> _EXERCISE DETAILS_: Retype the passage of the ECLSTS 2020 thread starting with "## Dave Meashey" and going on through "its stuff yesterday.".

# Eclsts 2020



## Naptowneng (Jun 14, 2010)

All:

An update on ECLSTS 2020

I spoke with Dan at Star Hobby, and he confirmed that the show will be at the Timonium, MD state fairgrounds on

*13 and 14 March 2020*.

The new venue and dates are on the ECLSTS web site, but he had not yet had a chance to change all the York graphics

http://www.eclsts.com/

He is working on hotels to find a good rate, and I will try to keep in contact with him in that regard.


Jerry


----------



## Dave Meashey (Jan 2, 2008)

Hi Jerry;

I attended Steve King's battery/steam-up in Rocky Mount, VA yesterday. While there, I had a chat with Jim Stapleton regarding live steamers at the new venue. Jim used a very colorful term for the State of Maryland, and informed me that the state has some strange ideas and regulations regarding miniature steam apparatus. ( I won't repeat Jim's expression here. I only want to give information and not start a firestorm.) Jim is also concerned that the Fire Marshal having jurisdiction over the fairgrounds may not even allow us to light up in the hall. I thought I had better give the live steam enthusiasts a "heads up." Perhaps things will turn out better than expected. 

I have also attached a photo of Jason Kovac's scratch built DeWinton strutting its stuff yesterday.









Best Wishes,
David Meashey


----------



## Pete Thornton (Jan 2, 2008)

Jim has a very jaundiced view of the State of MD. We had a similar discussion about steam at the B&O RR Museum, as the ride-on guys would bring their trains and a portable track. 

Clem ran his Warrior Run layout with many live steamers running in the Cow Palace at the GSTS . I have lots of pics.


----------

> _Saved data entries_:
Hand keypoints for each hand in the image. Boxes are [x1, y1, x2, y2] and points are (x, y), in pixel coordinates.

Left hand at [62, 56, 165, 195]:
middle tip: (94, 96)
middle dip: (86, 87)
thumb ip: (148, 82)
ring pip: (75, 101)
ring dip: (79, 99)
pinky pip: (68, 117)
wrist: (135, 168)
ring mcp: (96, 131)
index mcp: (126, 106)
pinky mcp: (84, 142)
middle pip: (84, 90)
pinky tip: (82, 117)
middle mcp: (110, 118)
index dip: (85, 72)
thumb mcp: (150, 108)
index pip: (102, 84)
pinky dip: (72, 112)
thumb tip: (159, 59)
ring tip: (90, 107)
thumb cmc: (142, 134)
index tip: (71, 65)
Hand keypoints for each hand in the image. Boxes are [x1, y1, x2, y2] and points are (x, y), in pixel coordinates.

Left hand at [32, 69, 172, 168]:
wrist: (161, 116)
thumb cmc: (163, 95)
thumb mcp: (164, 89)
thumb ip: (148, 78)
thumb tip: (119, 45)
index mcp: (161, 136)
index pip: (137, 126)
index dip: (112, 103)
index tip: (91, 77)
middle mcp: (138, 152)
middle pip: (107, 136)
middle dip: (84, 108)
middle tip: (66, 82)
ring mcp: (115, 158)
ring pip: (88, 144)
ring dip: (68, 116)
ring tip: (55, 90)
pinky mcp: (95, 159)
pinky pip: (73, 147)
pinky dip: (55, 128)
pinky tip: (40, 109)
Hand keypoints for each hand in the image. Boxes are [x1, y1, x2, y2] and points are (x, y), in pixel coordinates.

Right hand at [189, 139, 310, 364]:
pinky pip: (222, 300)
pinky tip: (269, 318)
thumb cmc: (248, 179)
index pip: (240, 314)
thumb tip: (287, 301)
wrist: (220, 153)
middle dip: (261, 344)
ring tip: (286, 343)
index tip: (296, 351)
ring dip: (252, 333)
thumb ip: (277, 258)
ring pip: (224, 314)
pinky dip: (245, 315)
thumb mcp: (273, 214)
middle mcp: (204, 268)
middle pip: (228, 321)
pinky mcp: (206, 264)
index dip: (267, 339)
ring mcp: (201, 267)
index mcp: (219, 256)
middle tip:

> _SOLUTION_:
## Dave Meashey (Jan 2, 2008)

Hi Jerry;

I attended Steve King's battery/steam-up in Rocky Mount, VA yesterday. While there, I had a chat with Jim Stapleton regarding live steamers at the new venue. Jim used a very colorful term for the State of Maryland, and informed me that the state has some strange ideas and regulations regarding miniature steam apparatus. ( I won't repeat Jim's expression here. I only want to give information and not start a firestorm.) Jim is also concerned that the Fire Marshal having jurisdiction over the fairgrounds may not even allow us to light up in the hall. I thought I had better give the live steam enthusiasts a "heads up." Perhaps things will turn out better than expected. 

I have also attached a photo of Jason Kovac's scratch built DeWinton strutting its stuff yesterday.